## [Source extract]
Due to the heat integration as mentioned, a larger volume of high pressure steam can be generated. Steam can e.g. be utilised to drive the air separation units or

compressors used for compressing streams in the method itself. The gain in steam volume corresponds to approx. 20% of the steam volume required to operate the method itself and a corresponding air separation unit. Oxygen enrichment in desulphurization itself (due to temperature increase in reaction furnace) as well as the heat integration as described results in increased high pressure steam production from the production site. This steam can be used as just stated.

The present invention also relates to an apparatus for treating a starting gas mixture comprising carbon dioxide, sulphur dioxide and water, the starting gas mixture being produced including a Claus process operated with oxygen enrichment yielding a tail gas and including a tail gas treatment of the tail gas, the tail gas treatment comprising at least one of a conversion of hydrogen sulphide to sulphur dioxide, a

synproportionation of hydrogen sulphide and sulphur dioxide to yield elementary sulphur and an elimination of hydrogen sulphide from the tail gas, wherein the apparatus comprises means adapted to forming a fraction predominantly or exclusively containing carbon dioxide.

According to the present invention, means are provided which are adapted to enrich the starting gas mixture in carbon dioxide and deplete the starting gas mixture in sulphur dioxide and water forming an intermediate gas mixture in a first group of method steps including compressing, cooling, condensing and drying steps, and in that means are provided which are adapted to at least partially submit the intermediate gas mixture to a second group of method steps, the second group of method steps including an absorbing step in which liquid carbon dioxide is used to absorb sulphur dioxide from the intermediate gas mixture, and the second group of method steps further including liquefying and rectifying at least a part of a gaseous overhead product being produced in the absorbing step.

As to further features and advantages of a corresponding apparatus, reference is made to the explanations relating to the features and advantages of the inventive method and its preferred modifications and embodiments which equally apply here. This also is the case for a particularly preferred embodiment of the inventive apparatus which is adapted to perform an inventive method or an embodiment thereof.

The present invention will further be described with reference to the appended drawings which relate to a preferred embodiment of the present invention.

Short description of the drawings

Figure 1 illustrates a method according to an embodiment of the invention.

Detailed description of the drawings

In Figure 1 , a method according to an embodiment of the invention is schematically illustrated and indicated with 100.

In the method 100, a starting gas mixture A comprising carbon dioxide, sulphur dioxide and water is produced including a Claus process 1. A recycling stream B explained below may also be used in forming the starting gas mixture A. The Claus process 1 yields a tail gas which is treated in a tail gas treatment 2, the tail gas treatment 2 comprising at least one of a conversion of hydrogen sulphide to sulphur dioxide, a synproportionation of hydrogen sulphide and sulphur dioxide to yield elementary sulphur and an elimination of hydrogen sulphide from the tail gas. A tail gas incinerator 3 to destroy rests of hydrogen sulphide in the tail gas of the Claus process 1 may also be used in the method 100 as a backup.

## [Supplied information]
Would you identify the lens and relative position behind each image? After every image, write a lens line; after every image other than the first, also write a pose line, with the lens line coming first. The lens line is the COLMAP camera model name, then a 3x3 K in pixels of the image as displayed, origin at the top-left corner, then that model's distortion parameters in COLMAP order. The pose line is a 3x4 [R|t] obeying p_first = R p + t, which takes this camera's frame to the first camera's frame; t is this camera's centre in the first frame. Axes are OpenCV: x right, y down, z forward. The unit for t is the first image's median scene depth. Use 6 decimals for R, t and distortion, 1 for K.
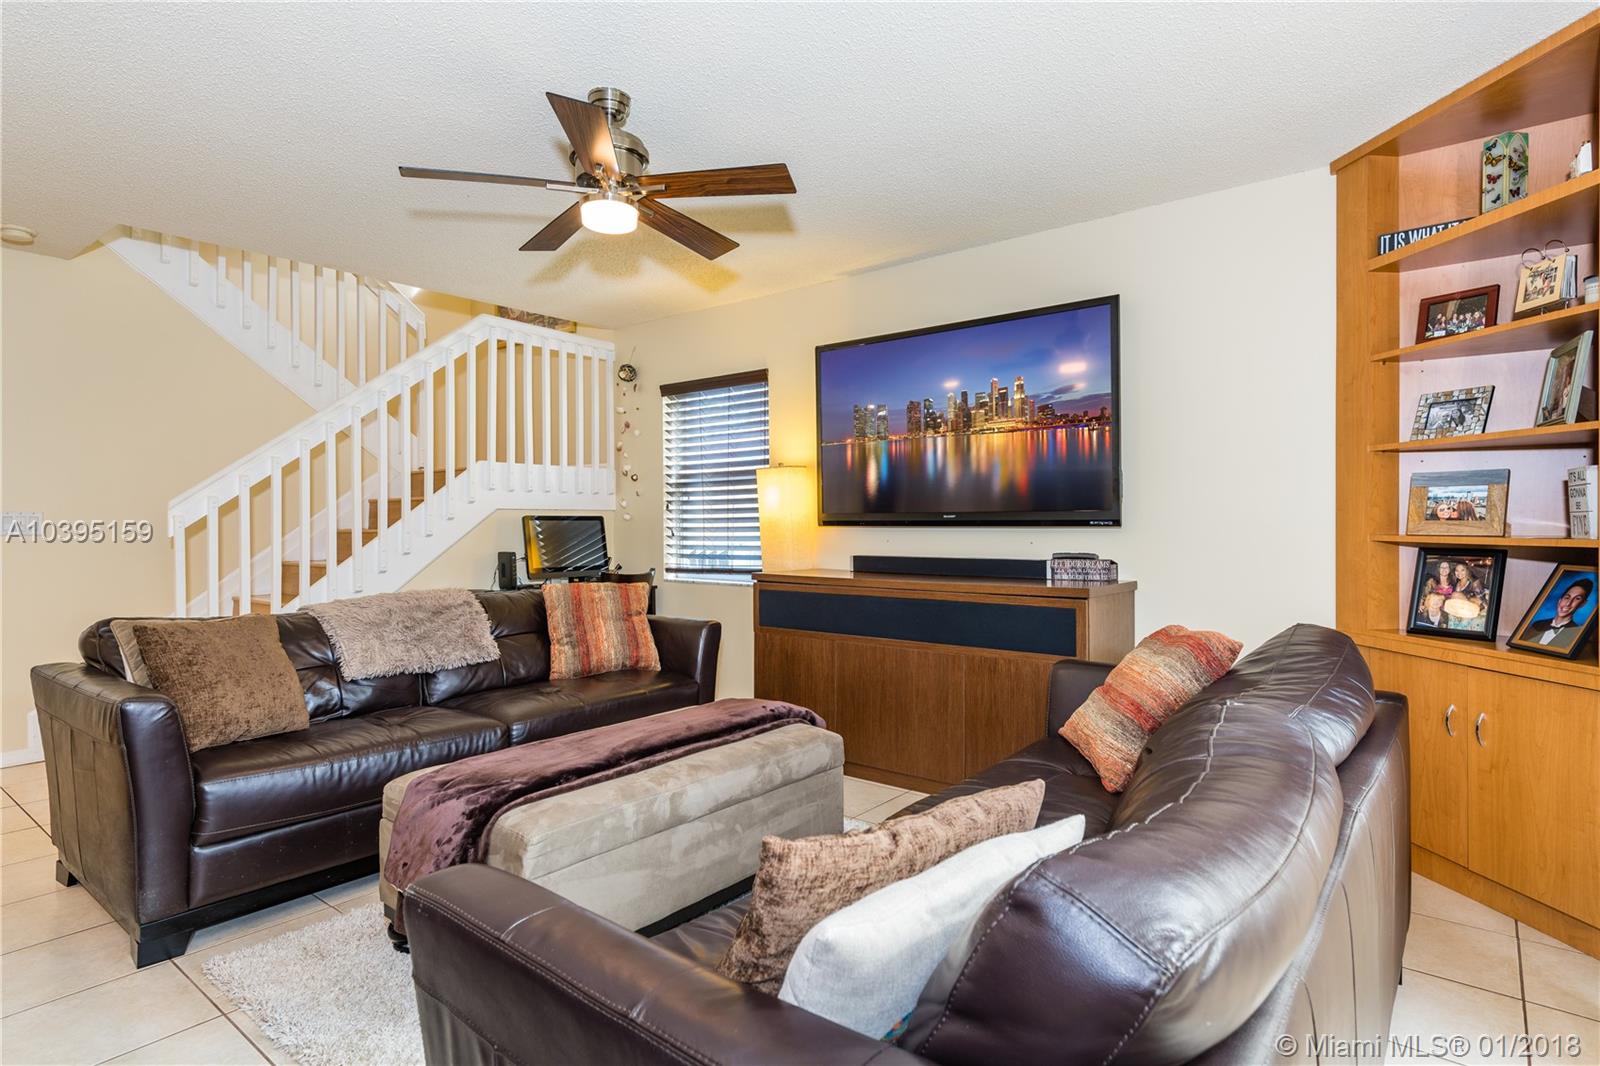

## [Task requirements]
1. Answer these questions from the Claus process passage:
(a) About what percentage of the steam volume needed to run the method and a corresponding air separation unit does the gain in steam volume correspond to?
(b) In the second group of method steps, what is used to absorb sulphur dioxide from the intermediate gas mixture?
(c) What number indicates the method shown in Figure 1?
2. Retype part of the Claus process passage word for word. Begin at the words "Detailed description of", and stop after "as a backup.".
3. Extend the Claus process passage past its final sentence, keeping its style.

## [Set of answers]
1.
(a) Approximately 20%.
(b) Liquid carbon dioxide.
(c) 100.

2.
Detailed description of the drawings

In Figure 1 , a method according to an embodiment of the invention is schematically illustrated and indicated with 100.

In the method 100, a starting gas mixture A comprising carbon dioxide, sulphur dioxide and water is produced including a Claus process 1. A recycling stream B explained below may also be used in forming the starting gas mixture A. The Claus process 1 yields a tail gas which is treated in a tail gas treatment 2, the tail gas treatment 2 comprising at least one of a conversion of hydrogen sulphide to sulphur dioxide, a synproportionation of hydrogen sulphide and sulphur dioxide to yield elementary sulphur and an elimination of hydrogen sulphide from the tail gas. A tail gas incinerator 3 to destroy rests of hydrogen sulphide in the tail gas of the Claus process 1 may also be used in the method 100 as a backup.

3.
The method 100 generally comprises forming a fraction predominantly or exclusively containing carbon dioxide. In the method 100, the starting gas mixture A is enriched in carbon dioxide and depleted in sulphur dioxide and water in a first group 10 of method steps forming an intermediate gas mixture C, the first group 10 of method steps including compressing 11 , cooling 12, 13, condensing and drying 14 steps. The intermediate gas mixture C is at least partially submitted to a second group of method steps 20, the second group 20 of method steps including an absorbing 21 step in which liquid carbon dioxide is used to absorb sulphur dioxide from the intermediate gas mixture C, the liquid carbon dioxide being formed from carbon dioxide contained in the intermediate gas mixture after treatment in the absorbing steps 21. The second group of method steps 20 further includes liquefying 22 and rectifying 23 at least a part of a gaseous overhead product being produced in the absorbing step 21 , as described above and further detailed below.

More specifically, the first group 10 of method steps includes subjecting the starting gas mixture to a first cooling step 11 at a first pressure level and from a first

temperature level to a second temperature level, forming a first condensate and a first gaseous remainder, and subjecting at least a part of the first gaseous remainder to a compression step 12 from the first pressure level to a second pressure level, forming a second condensate and a second gaseous remainder. The first and second

condensates are not shown here for reasons of conciseness, and the first cooling step 11 and the compression step 12 are shown as a common block 12, 13.

At least a part of the second gaseous remainder remaining after compression 12 is subjected to a further cooling step 13 to a third temperature level, forming a third condensate (again not shown) and a third gaseous remainder. At least a part of the third gaseous remainder is subjected to a drying step 14, obtaining a dried gas mixture, and at least a part of the dried gas mixture is used as the intermediate gas mixture C which is subjected to the second group 10 of method steps.

For specific concentrations, pressure and temperature levels, specific reference is made to the explanations already given above.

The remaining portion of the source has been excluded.